Hi GiddyTurkey39
Glad to see that you are already diving into the controllers (the stable release will be out early next week)
A bit of background on how the pipeline controller are designed:
All steps in the pipeline are experiments already registered in the system (i.e. you can see them in the UI). Regardless on how you created those experiments they have to be there prior to the pipeline launch. The pipeline itself can be executed on any machine (it does very little, and consumes almost no cpu), but the idea is to have it executed in the "services" queue so you do not have to have your machine up and running all the time. All steps the pipeline creates, are assumed to be executed using the trains-agent (i.e. experiments are cloned adjusted and enqueued into an execution queue).

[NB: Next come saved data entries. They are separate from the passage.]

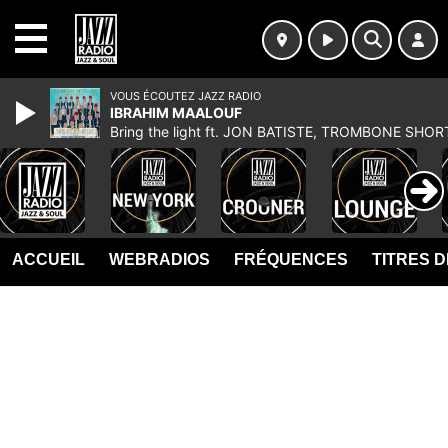
MENU
VOUS ÉCOUTEZ JAZZ RADIO
IBRAHIM MAALOUF
Bring the light ft. JON BATISTE, TROMBONE SHOR
ACCUEIL
WEBRADIOS
FRÉQUENCES
TITRES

AgitatedDove14 thanks, I'm new to Allegro here so just trying to figure everything out. When you say trains agent, are you referring to the trains agent command(so in this case , would it be trains-agent execute
?). Is it sufficient to queue the experiments(using execute_remotely
) or do I need to clone them as well?
Hi GiddyTurkey39 ,
When you say trains agent, are you referring to the trains agent command ...
I mean running the trains-agent daemon
on a machine. This means you have a daemon pulling jobs from the execution queue and executing them (either in virtual environment, or inside a docker)
You can read more about https://github.com/allegroai/trains-agent and https://allegro.ai/docs/concepts_arch/concepts_arch/
Is it sufficient to queue the experiments
Yes there is no need for additional "cloning". Obviously if you want to re-run the experiment, you can clone it and enqueue it again.
AgitatedDove14 Thanks- just got the pipeline to run 🙂 Just one final question- on the documentation, it says not to queue any training/inference tasks into the services queue, so should I be creating a different queue for training tasks or is using the default queue okay?
just got the pipeline to runÂ
Nice!
using the default queue okay?
Using the default queue is fine. The different queue is the "services" queue that by default the "trains-server" is running an agent the will pull jobs from there.
With "services" mode, an agent will pull jobs right after the other (not waiting for the previous job to finish), as opposed to regular queue (any other) that the trains-agent will pull a job only after the previous one completed .